TEMPO.CO, Yogyakarta - Kerajinan batik masih menjadi suvenir buruan wisatawan, saat mereka menyambangi Yogyakarta. Selain itu, kerajinan batik juga mudah ditemui di berbagai sentra yang tersebar di Kota Gudeg. Pengrajin batik ada di tiap kabupaten/kota di Yogyakarta dan masih menjaga motif unggulannya masing-masing.
Balai Besar Kerajinan dan Batik (BBKB) Yogyakarta mencatat industri kerajinan dan batik menjadi salah satu sektor industri yang dapat mengakselerasi perekonomian daerah dan nasional dengan cepat.
"Kekuatan dari industri kerajinan dan batik bersumber dari kreativitas sumber daya manusia yang membuatnya, faktor lainnya adalah bahan bakunya yang relatif banyak tersedia," kata Kepala BBKB Yogyakarta Titik Purwati Widowati Rabu 12 Februari 2020.

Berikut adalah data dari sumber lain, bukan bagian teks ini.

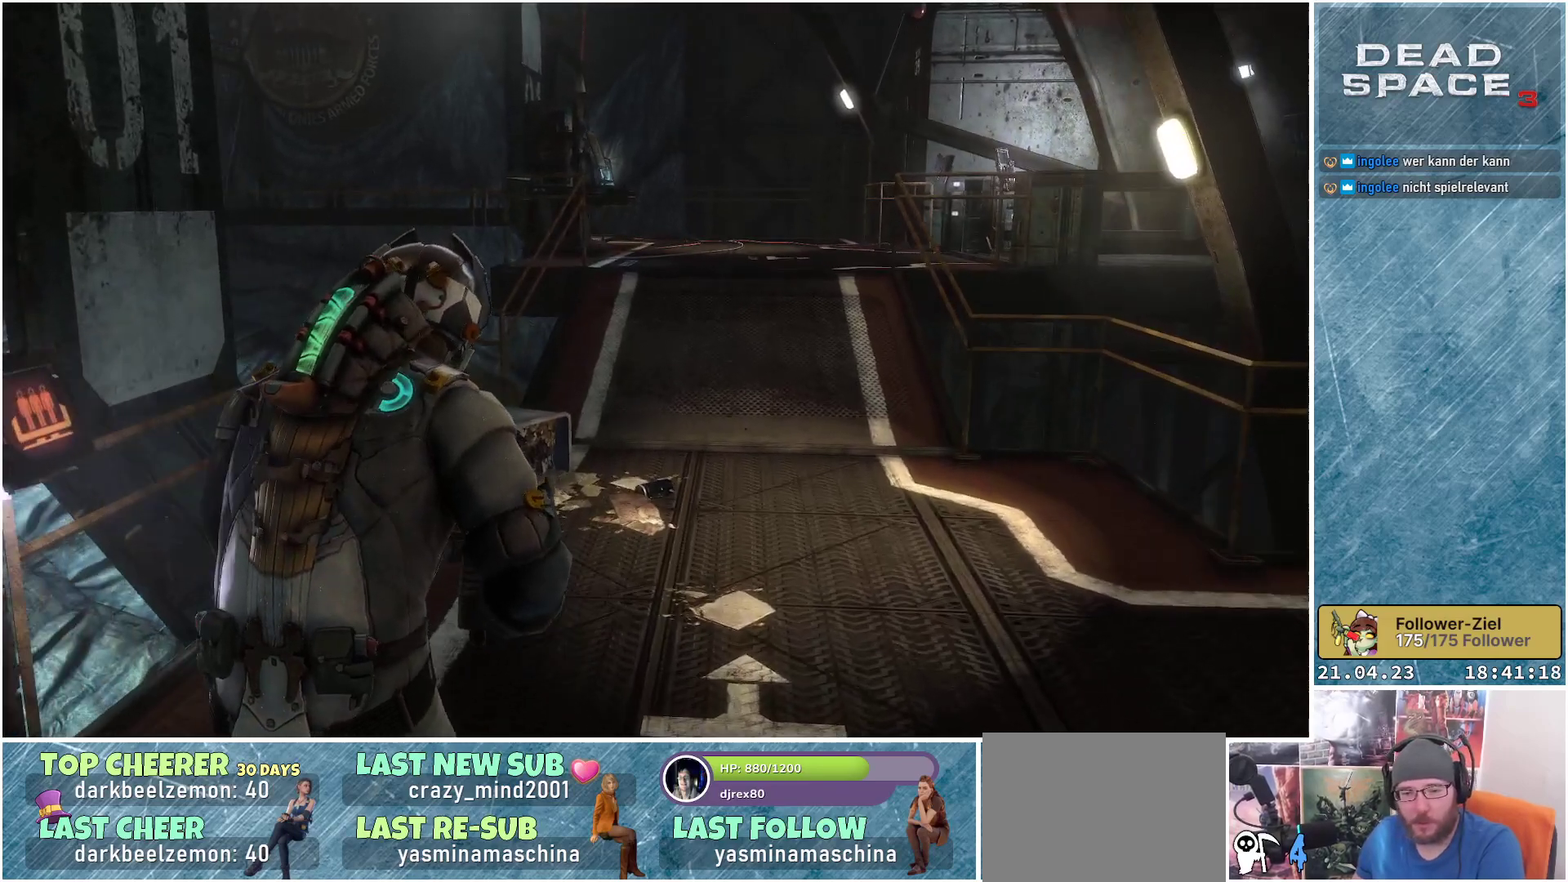
{"buttons": [], "left_stick": "up", "right_stick": "center", "events": [[67, "right_stick", "down-right"], [267, "right_stick", "center"]]}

Namun, ujar Titik, di era revolusi industri 4.0 yang dihadapi saat ini, industri kerajinan dan batik mendapat tantangan berat untuk berinovasi agar pamornya tak tenggelam.
Menurut Titik, ada beberapa langkah inovasi yang dapat dilakukan pada industri kerajinan dan batik, agar produk-produknya mampu menyesuaikan perubahan yang terjadi pada pasar milenial saat ini.
Langkah pertama, masyarakat khususnya pengrajin perlu berinovasi dengan memanfaatan material baru, eksplorasi olah bentuk, diversifikasi fungsi produk kerajinan dan batik.
Pengunjung mengamati batik yang dijual di Pasar Beringharjo, Yogyakarta, Jumat, 7 Juni 2019. Pasar yang terletak di jantung Kota Yogyakarta itu merupakan salah satu destinasi wisata belanja yang banyak diminati oleh wisatawan untuk berburu oleh-oleh saat libur lebaran. ANTARA/Andreas Fitri Atmoko
Kemudian, langkah kedua dengan cara menginovasi proses produksi. Cara ini memungkinkan batik yang dihasilkan dapat bersaing dari sisi harga jual, kualitas dan nilai tambah seninya.
Pemanfaatan teknologi dan hasil riset yang ada pada lembaga litbang (penilitian dan pengembangan) perguruan tinggi dan industri, yang dapat dilakukan untuk meningkatkan efisiensi produksi industri kerajinan dan batik.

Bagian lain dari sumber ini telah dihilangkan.